The current view is that populations of yeasts capable of starting, maintaining and completing healthy fermentations are most likely to be found hanging out in wineries rather than in vineyards. If this is true, it’s easy to see how a stable, resident, self-selecting population of yeasts could establish itself inside a given cave or cantina where it would contribute in a predictable, ongoing way to the character of the wines that issue from it.
If winemakers had a choice in the matter, not every yeast would be given a work permit, though. Brettanomyces bruxellensis, for example, is a species that is particularly adept at producing what are called volatile phenols. The aromas it produces are reminiscent of barnyard smells, smoke, or bloody bandages — scents that can be engaging in small doses, but, when aggressive, result in faulty, offensive wines. It’s one of the reasons many winemakers opt for the predictable behavior of commercial cultured yeasts over feral varieties.
On a more positive note, recent research by enology professor Denis Dubourdieu at the University of Bordeaux has linked the production of sulfur compounds by specific yeast strains to those smoky, flinty notes that are so prized in, for example, Loire Valley Sauvignon Blanc. Such a finding strongly suggests that there is no longer any justification for attributing “stony” flavors and scents to the mineral content of the region’s soils. Geology, it appears, has been wrongly convicted on this charge.

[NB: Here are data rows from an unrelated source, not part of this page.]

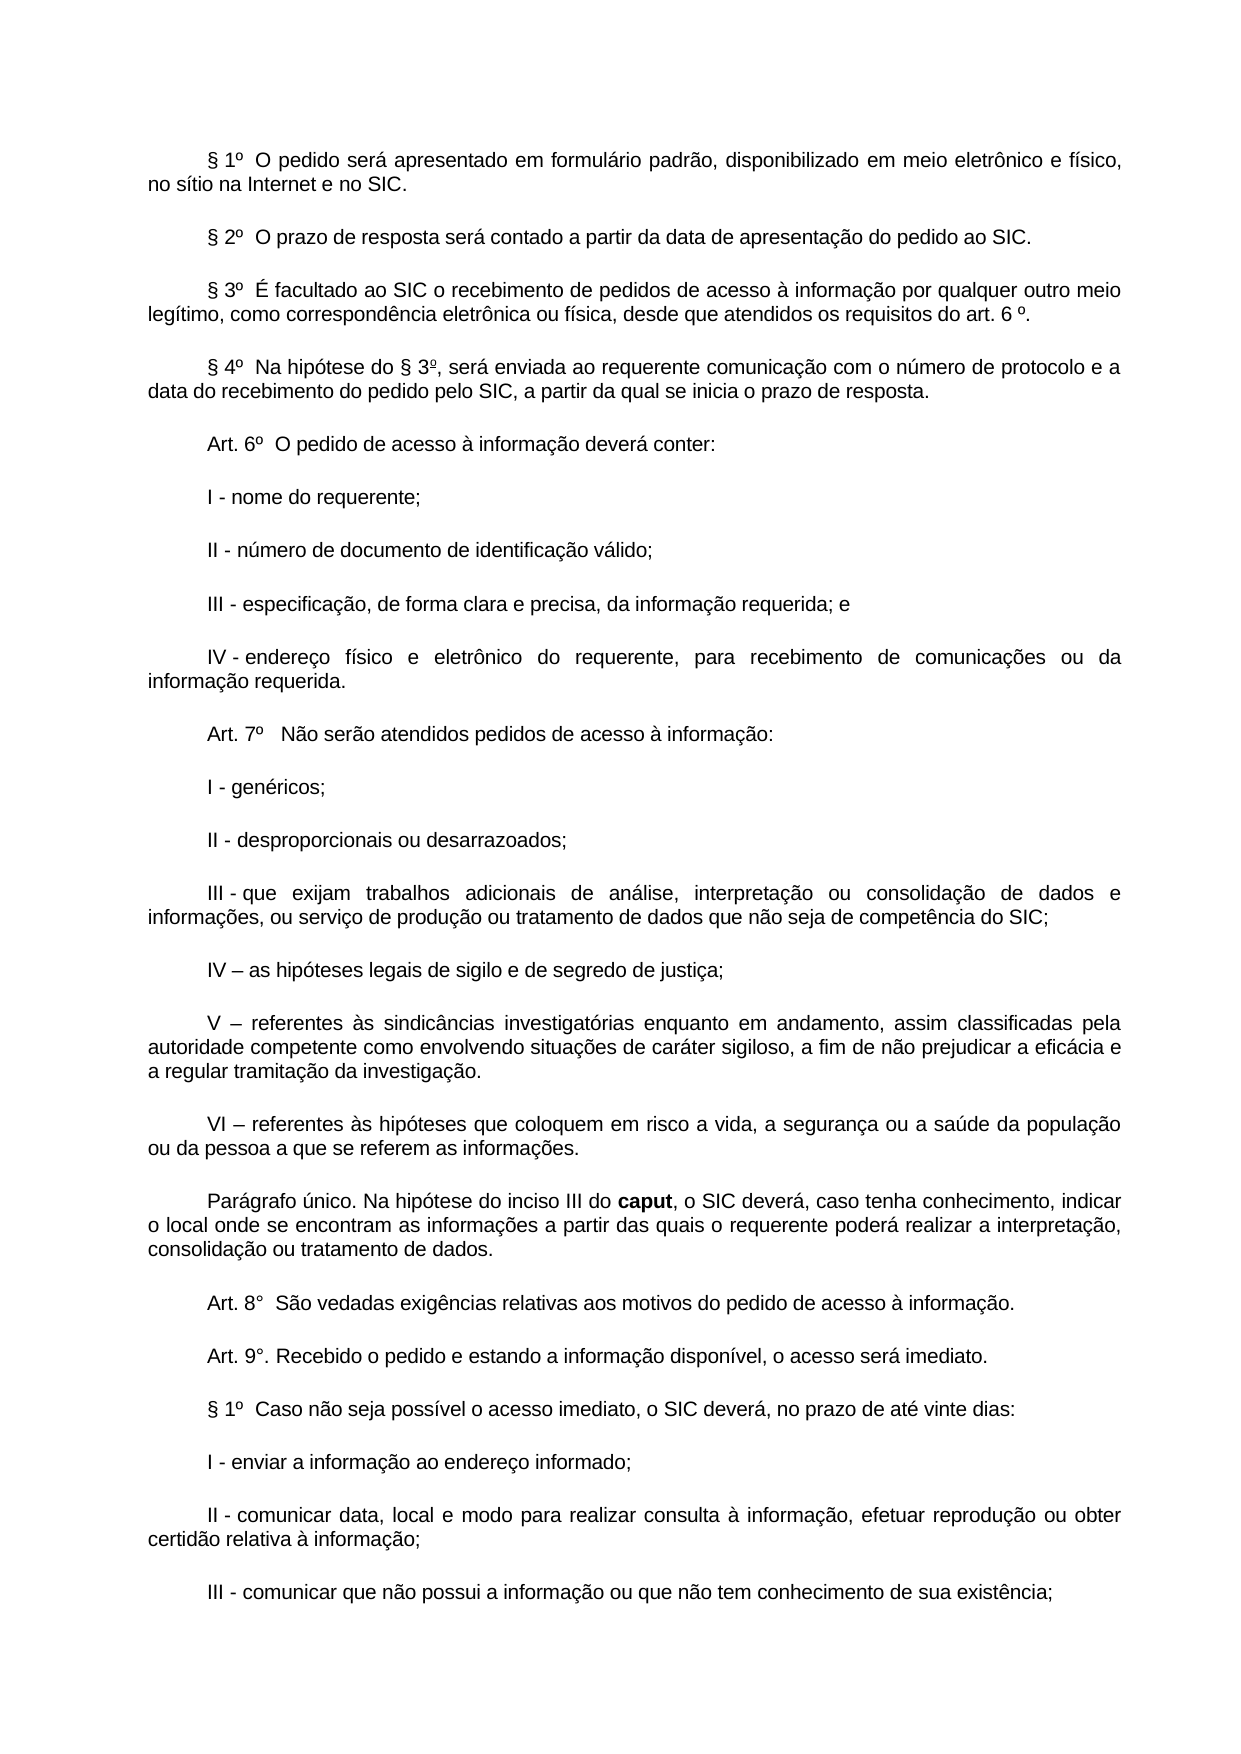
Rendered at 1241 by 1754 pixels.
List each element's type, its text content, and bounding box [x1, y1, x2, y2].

text § 2º O prazo de resposta será contado a partir da data de apresentação do pedido ao SIC. [148, 225, 1122, 249]
text III - especificação, de forma clara e precisa, da informação requerida; e [148, 591, 1122, 615]
text § 1º O pedido será apresentado em formulário padrão, disponibilizado em meio eletrônico e físico, no sítio na Internet e no SIC. [148, 148, 1122, 196]
text § 3º É facultado ao SIC o recebimento de pedidos de acesso à informação por qualquer outro meio legítimo, como correspondência eletrônica ou física, desde que atendidos os requisitos do art. 6 º. [148, 278, 1122, 326]
text § 1º Caso não seja possível o acesso imediato, o SIC deverá, no prazo de até vinte dias: [148, 1397, 1122, 1421]
text I - genéricos; [148, 775, 1122, 799]
text III - comunicar que não possui a informação ou que não tem conhecimento de sua existência; [148, 1580, 1122, 1604]
text Art. 6º O pedido de acesso à informação deverá conter: [148, 432, 1122, 456]
text I - enviar a informação ao endereço informado; [148, 1450, 1122, 1474]
text IV – as hipóteses legais de sigilo e de segredo de justiça; [148, 958, 1122, 982]
text II - desproporcionais ou desarrazoados; [148, 828, 1122, 852]
text IV - endereço físico e eletrônico do requerente, para recebimento de comunicações ou da informação requerida. [148, 644, 1122, 692]
text § 4º Na hipótese do § 3o, será enviada ao requerente comunicação com o número de protocolo e a data do recebimento do pedido pelo SIC, a partir da qual se inicia o prazo de resposta. [148, 355, 1122, 403]
text II - comunicar data, local e modo para realizar consulta à informação, efetuar reprodução ou obter certidão relativa à informação; [148, 1503, 1122, 1551]
text III - que exijam trabalhos adicionais de análise, interpretação ou consolidação de dados e informações, ou serviço de produção ou tratamento de dados que não seja de competência do SIC; [148, 881, 1122, 929]
text VI – referentes às hipóteses que coloquem em risco a vida, a segurança ou a saúde da população ou da pessoa a que se referem as informações. [148, 1112, 1122, 1160]
text II - número de documento de identificação válido; [148, 538, 1122, 562]
text Art. 8° São vedadas exigências relativas aos motivos do pedido de acesso à informação. [148, 1290, 1122, 1314]
text Parágrafo único. Na hipótese do inciso III do caput, o SIC deverá, caso tenha conhecimento, indicar o local onde se encontram as informações a partir das quais o requerente poderá realizar a interpretação, consolidação ou tratamento de dados. [148, 1189, 1122, 1261]
text Art. 7º Não serão atendidos pedidos de acesso à informação: [148, 722, 1122, 746]
text I - nome do requerente; [148, 485, 1122, 509]
text V – referentes às sindicâncias investigatórias enquanto em andamento, assim classificadas pela autoridade competente como envolvendo situações de caráter sigiloso, a fim de não prejudicar a eficácia e a regular tramitação da investigação. [148, 1011, 1122, 1083]
text Art. 9°. Recebido o pedido e estando a informação disponível, o acesso será imediato. [148, 1343, 1122, 1367]
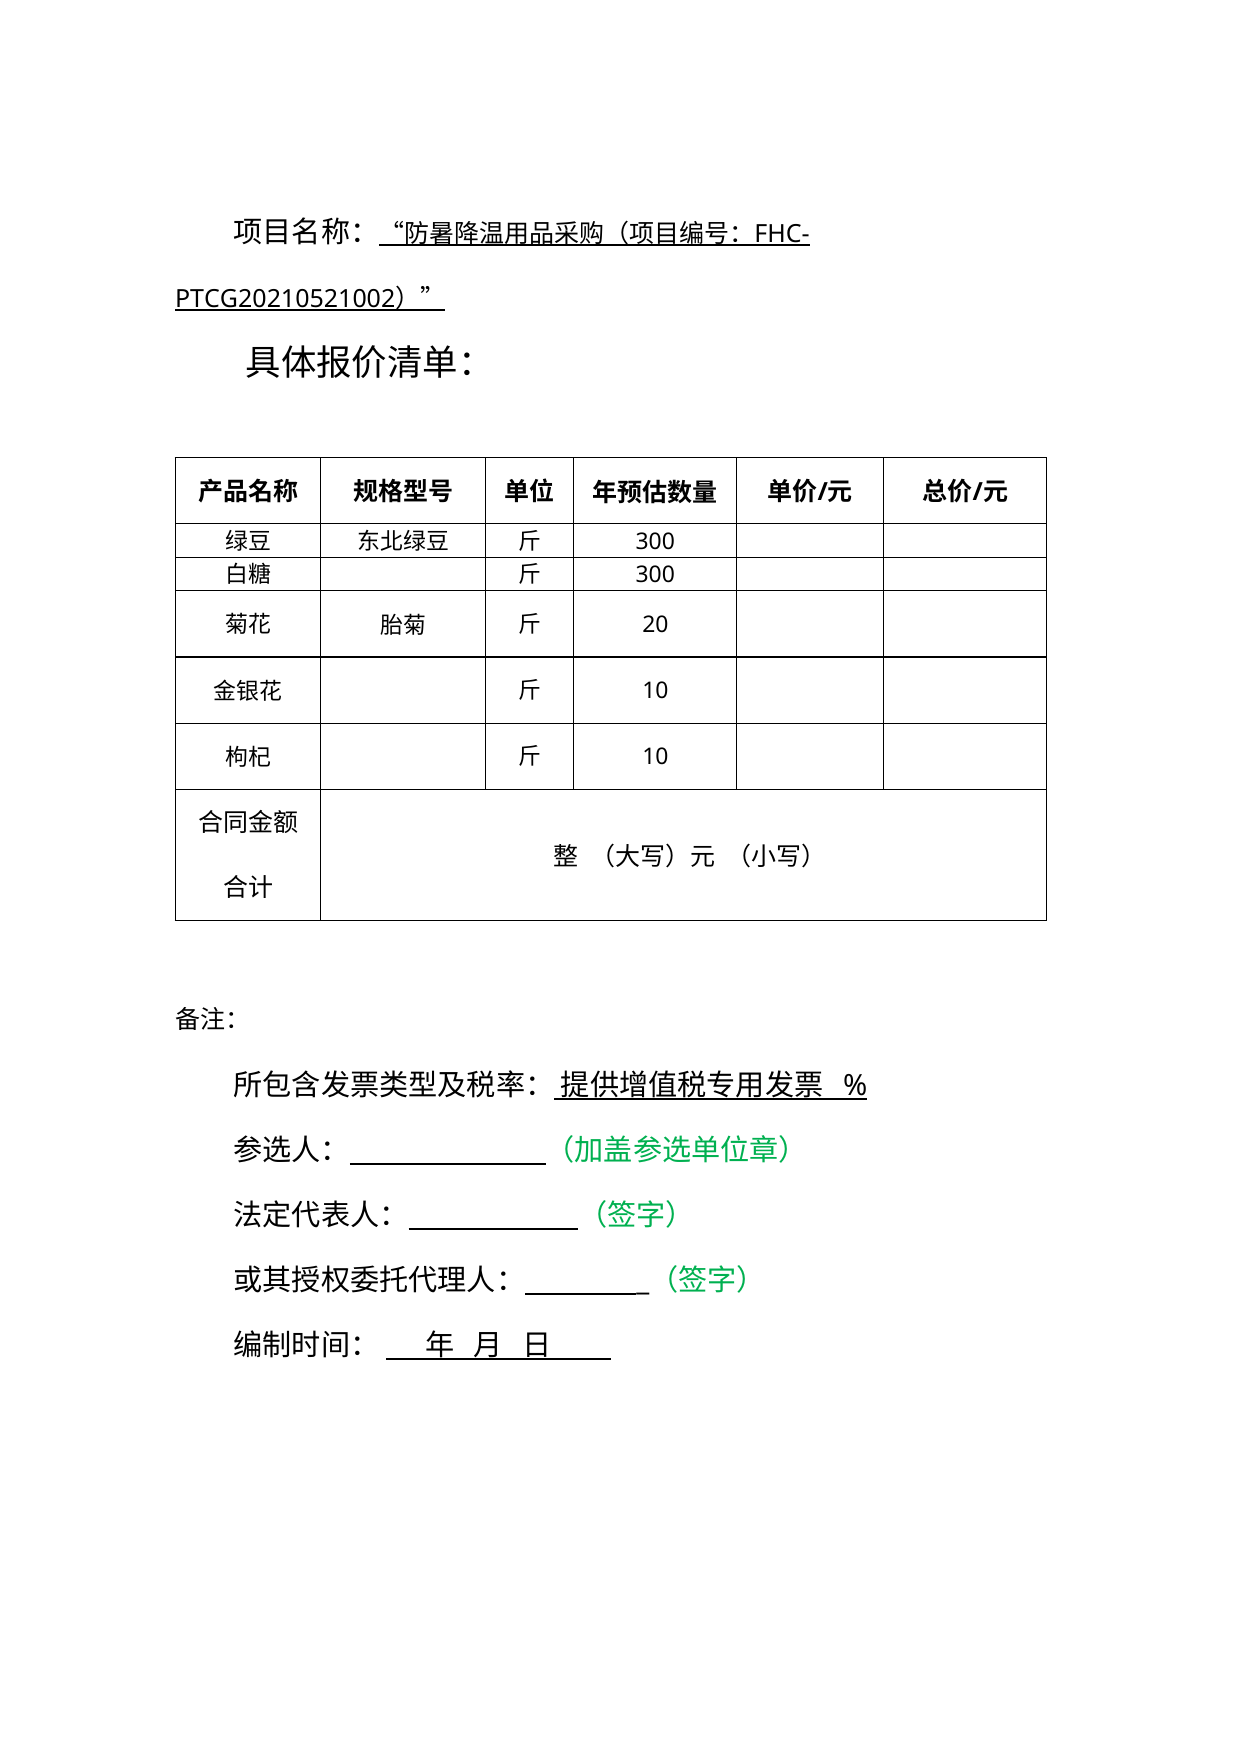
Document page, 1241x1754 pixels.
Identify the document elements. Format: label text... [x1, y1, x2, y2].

text 项目名称：“防暑降温用品采购（项目编号：FHC-PTCG20210521002）” [175, 197, 1065, 327]
table_header 规格型号 [321, 458, 485, 523]
text 具体报价清单： [175, 327, 1065, 392]
table_cell 斤 [486, 724, 573, 788]
table_cell 10 [574, 724, 736, 788]
table_cell 绿豆 [176, 524, 320, 557]
table_cell 金银花 [176, 658, 320, 722]
table_cell 300 [574, 558, 736, 590]
table_cell [321, 558, 485, 590]
table_cell [884, 524, 1046, 557]
table_cell 斤 [486, 558, 573, 590]
table_cell 白糖 [176, 558, 320, 590]
table_cell [884, 591, 1046, 656]
table_cell 斤 [486, 658, 573, 722]
table_cell [737, 524, 883, 557]
table_cell 枸杞 [176, 724, 320, 788]
table_cell [884, 558, 1046, 590]
table_cell 合同金额合计 [176, 790, 320, 919]
table_cell 胎菊 [321, 591, 485, 656]
text 参选人： （加盖参选单位章） [175, 1116, 1065, 1181]
table_cell [321, 724, 485, 788]
table_cell [737, 558, 883, 590]
table_cell 20 [574, 591, 736, 656]
table_cell [884, 658, 1046, 722]
table_cell [737, 658, 883, 722]
table_cell [737, 724, 883, 788]
table_header 单位 [486, 458, 573, 523]
text 备注： [175, 986, 1065, 1051]
table_header 总价/元 [884, 458, 1046, 523]
table_cell 斤 [486, 524, 573, 557]
table_cell [321, 658, 485, 722]
table_header 单价/元 [737, 458, 883, 523]
table_cell 菊花 [176, 591, 320, 656]
table_cell 斤 [486, 591, 573, 656]
text 所包含发票类型及税率： 提供增值税专用发票 % [175, 1051, 1065, 1116]
table_header 年预估数量 [574, 458, 736, 523]
table_cell [737, 591, 883, 656]
table_cell 10 [574, 658, 736, 722]
table_cell [884, 724, 1046, 788]
text 编制时间： 年 月 日 [175, 1311, 1065, 1376]
text 法定代表人： （签字） [175, 1181, 1065, 1246]
table_cell 300 [574, 524, 736, 557]
text 或其授权委托代理人： _（签字） [175, 1246, 1065, 1311]
table_cell 东北绿豆 [321, 524, 485, 557]
table_cell 整 （大写）元 （小写） [321, 790, 1046, 919]
table_header 产品名称 [176, 458, 320, 523]
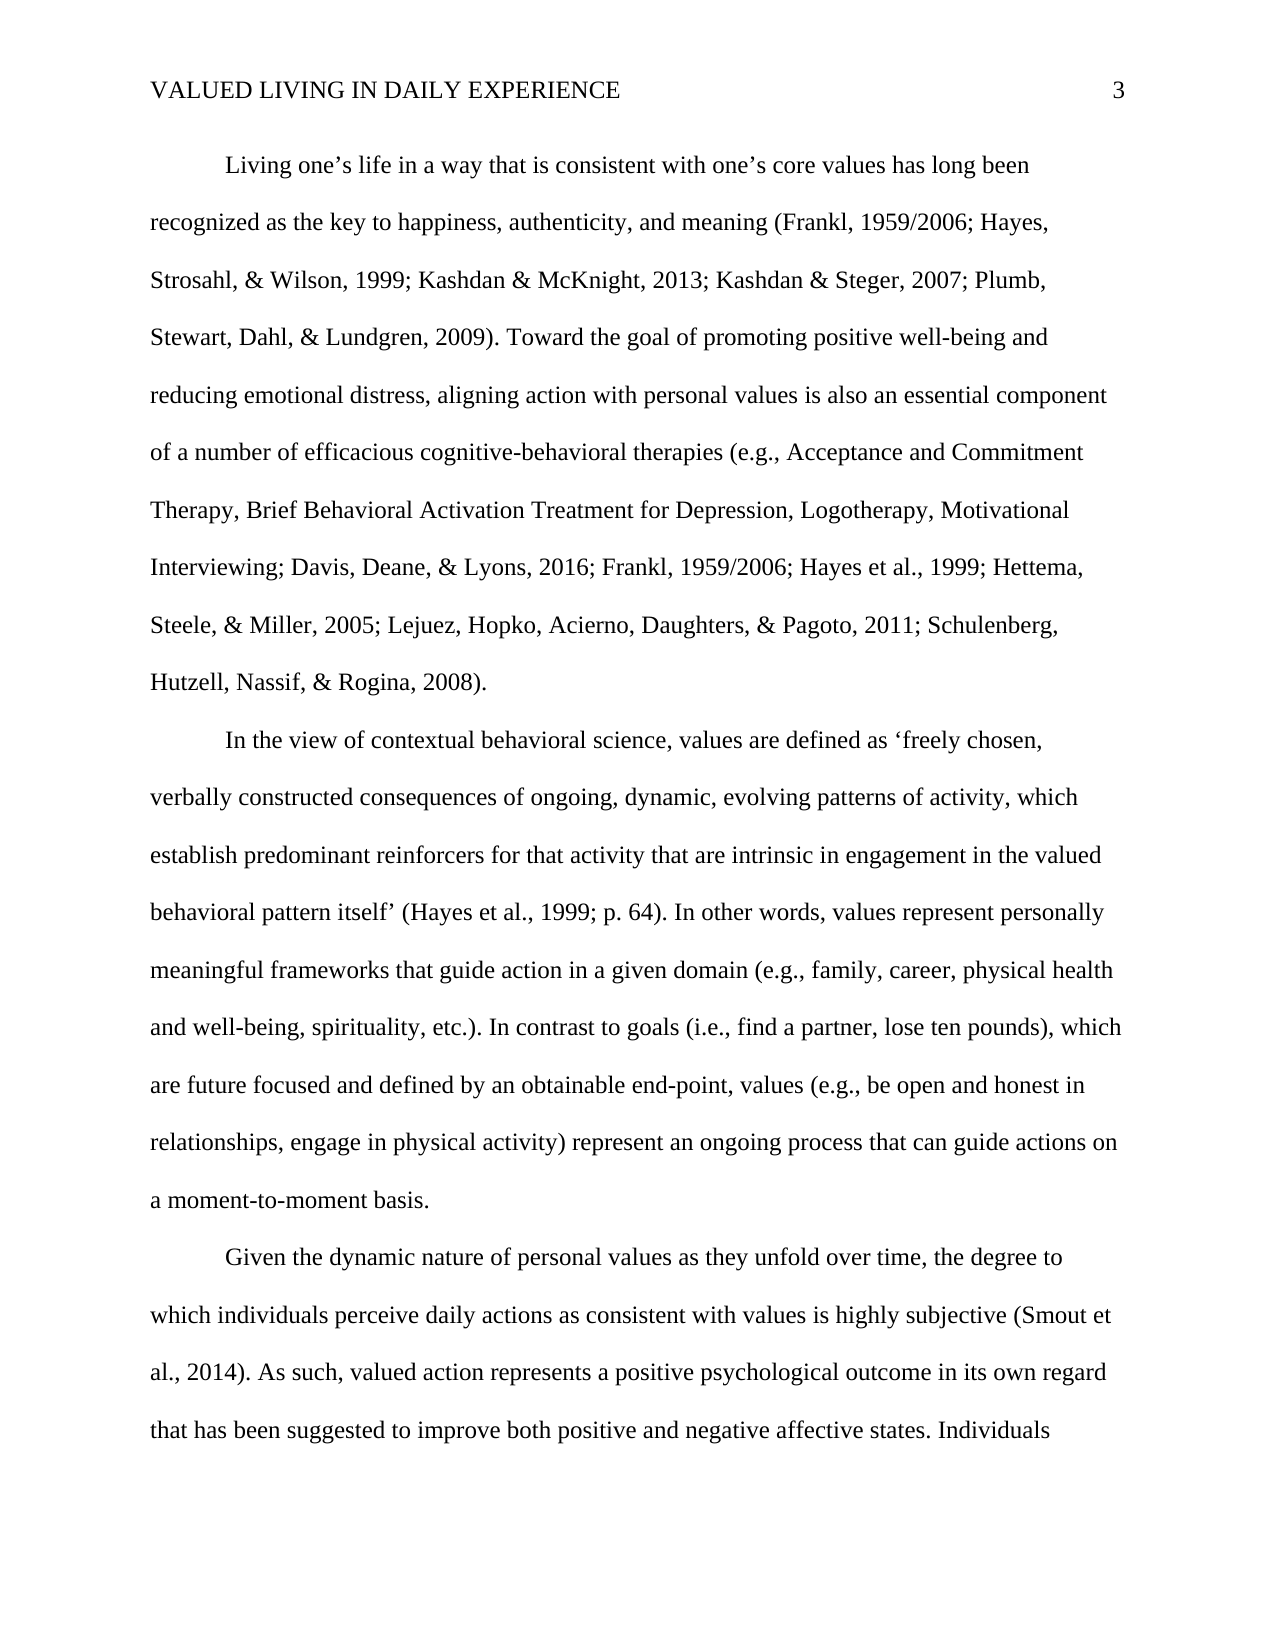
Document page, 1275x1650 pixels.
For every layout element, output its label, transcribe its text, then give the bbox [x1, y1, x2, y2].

text Living one’s life in a way that is consistent with one’s core values has long been recognized as the key to happiness, authenticity, and meaning (Frankl, 1959/2006; Hayes, Strosahl, & Wilson, 1999; Kashdan & McKnight, 2013; Kashdan & Steger, 2007; Plumb, Stewart, Dahl, & Lundgren, 2009). Toward the goal of promoting positive well-being and reducing emotional distress, aligning action with personal values is also an essential component of a number of efficacious cognitive-behavioral therapies (e.g., Acceptance and Commitment Therapy, Brief Behavioral Activation Treatment for Depression, Logotherapy, Motivational Interviewing; Davis, Deane, & Lyons, 2016; Frankl, 1959/2006; Hayes et al., 1999; Hettema, Steele, & Miller, 2005; Lejuez, Hopko, Acierno, Daughters, & Pagoto, 2011; Schulenberg, Hutzell, Nassif, & Rogina, 2008). [150, 150, 1125, 696]
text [150, 1242, 1125, 1444]
text In the view of contextual behavioral science, values are defined as ‘freely chosen, verbally constructed consequences of ongoing, dynamic, evolving patterns of activity, which establish predominant reinforcers for that activity that are intrinsic in engagement in the valued behavioral pattern itself’ (Hayes et al., 1999; p. 64). In other words, values represent personally meaningful frameworks that guide action in a given domain (e.g., family, career, physical health and well-being, spirituality, etc.). In contrast to goals (i.e., find a partner, lose ten pounds), which are future focused and defined by an obtainable end-point, values (e.g., be open and honest in relationships, engage in physical activity) represent an ongoing process that can guide actions on a moment-to-moment basis. [150, 725, 1125, 1214]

Despite all this, most conversations about wine character continue to focus on soils, perhaps for no better reason than that rocks and dirt are so irresistibly present, while yeasts labor unseen and, like the stolid, unglamorous laborers they are, never sign their work. But if it turns out that soils contribute much less than we once thought to wine character, it won’t be the end of the world. The ground will always do at least one thing better than anything else can: Hold vines upright.